RECORD SET section start
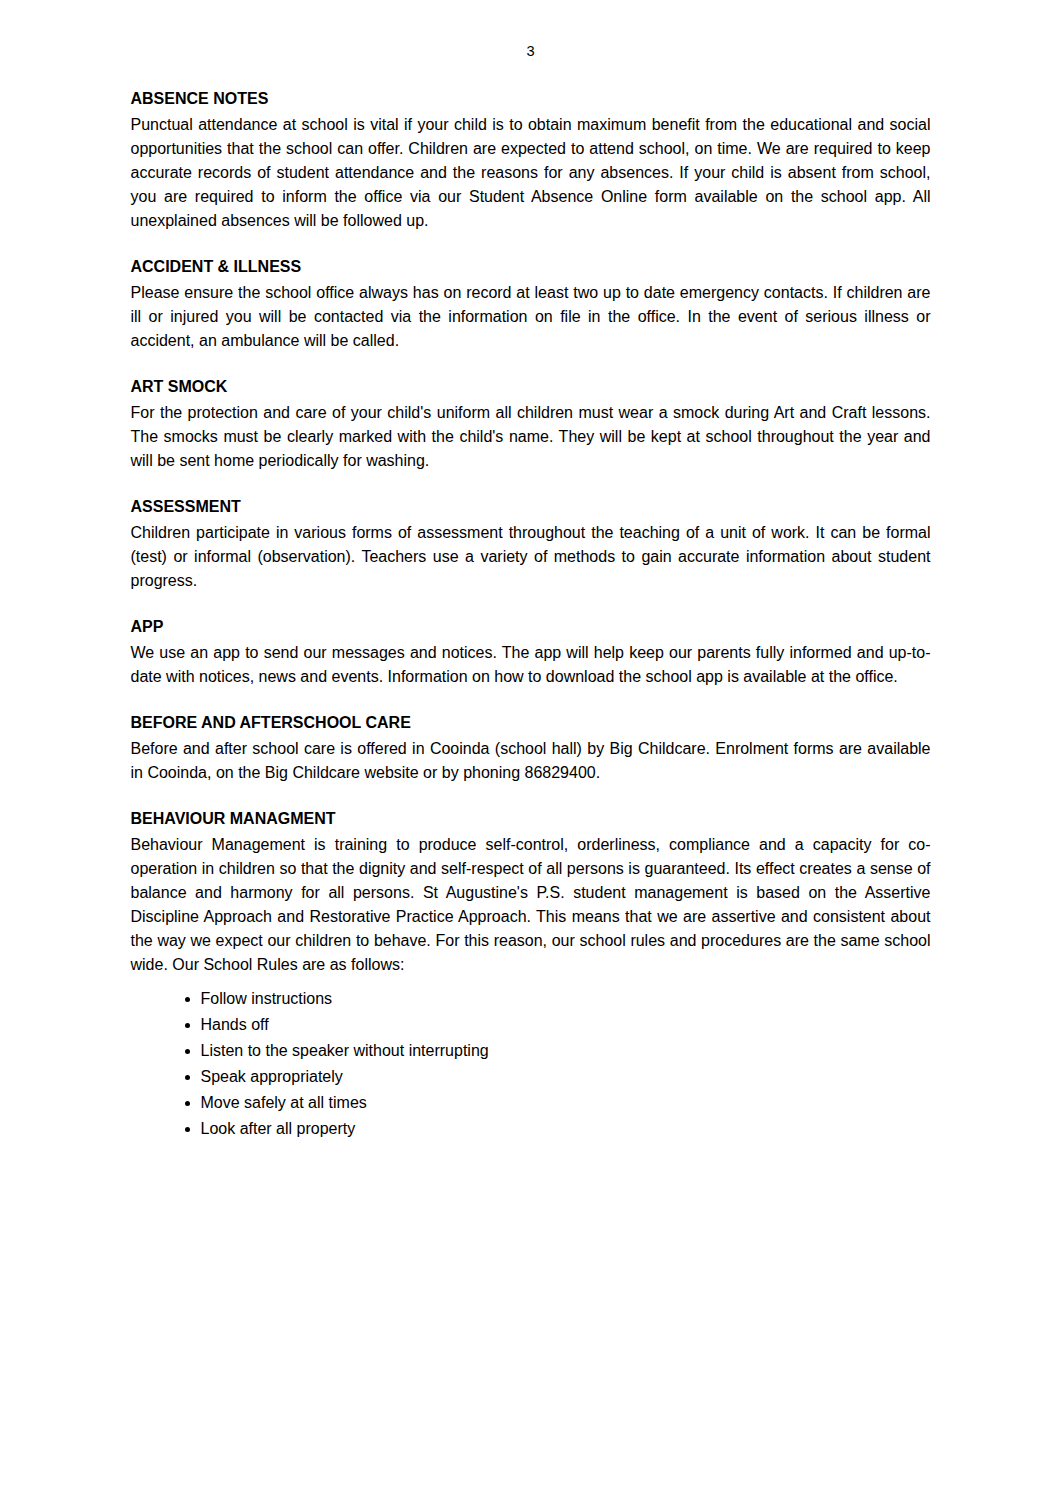3
ABSENCE NOTES
Punctual attendance at school is vital if your child is to obtain maximum benefit from the educational and social opportunities that the school can offer. Children are expected to attend school, on time. We are required to keep accurate records of student attendance and the reasons for any absences. If your child is absent from school, you are required to inform the office via our Student Absence Online form available on the school app. All unexplained absences will be followed up.
ACCIDENT & ILLNESS
Please ensure the school office always has on record at least two up to date emergency contacts. If children are ill or injured you will be contacted via the information on file in the office. In the event of serious illness or accident, an ambulance will be called.
ART SMOCK
For the protection and care of your child's uniform all children must wear a smock during Art and Craft lessons. The smocks must be clearly marked with the child's name. They will be kept at school throughout the year and will be sent home periodically for washing.
ASSESSMENT
Children participate in various forms of assessment throughout the teaching of a unit of work. It can be formal (test) or informal (observation). Teachers use a variety of methods to gain accurate information about student progress.
APP
We use an app to send our messages and notices. The app will help keep our parents fully informed and up-to-date with notices, news and events. Information on how to download the school app is available at the office.
BEFORE AND AFTERSCHOOL CARE
Before and after school care is offered in Cooinda (school hall) by Big Childcare. Enrolment forms are available in Cooinda, on the Big Childcare website or by phoning 86829400.
BEHAVIOUR MANAGMENT
Behaviour Management is training to produce self-control, orderliness, compliance and a capacity for co-operation in children so that the dignity and self-respect of all persons is guaranteed. Its effect creates a sense of balance and harmony for all persons. St Augustine's P.S. student management is based on the Assertive Discipline Approach and Restorative Practice Approach. This means that we are assertive and consistent about the way we expect our children to behave. For this reason, our school rules and procedures are the same school wide. Our School Rules are as follows:
Follow instructions
Hands off
Listen to the speaker without interrupting
Speak appropriately
Move safely at all times
Look after all property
RECORD SET section end
From the line that contains "Speak appropriately" down to the final line of the entries, print every line exactly as it is, and only those lines.

Speak appropriately
Move safely at all times
Look after all property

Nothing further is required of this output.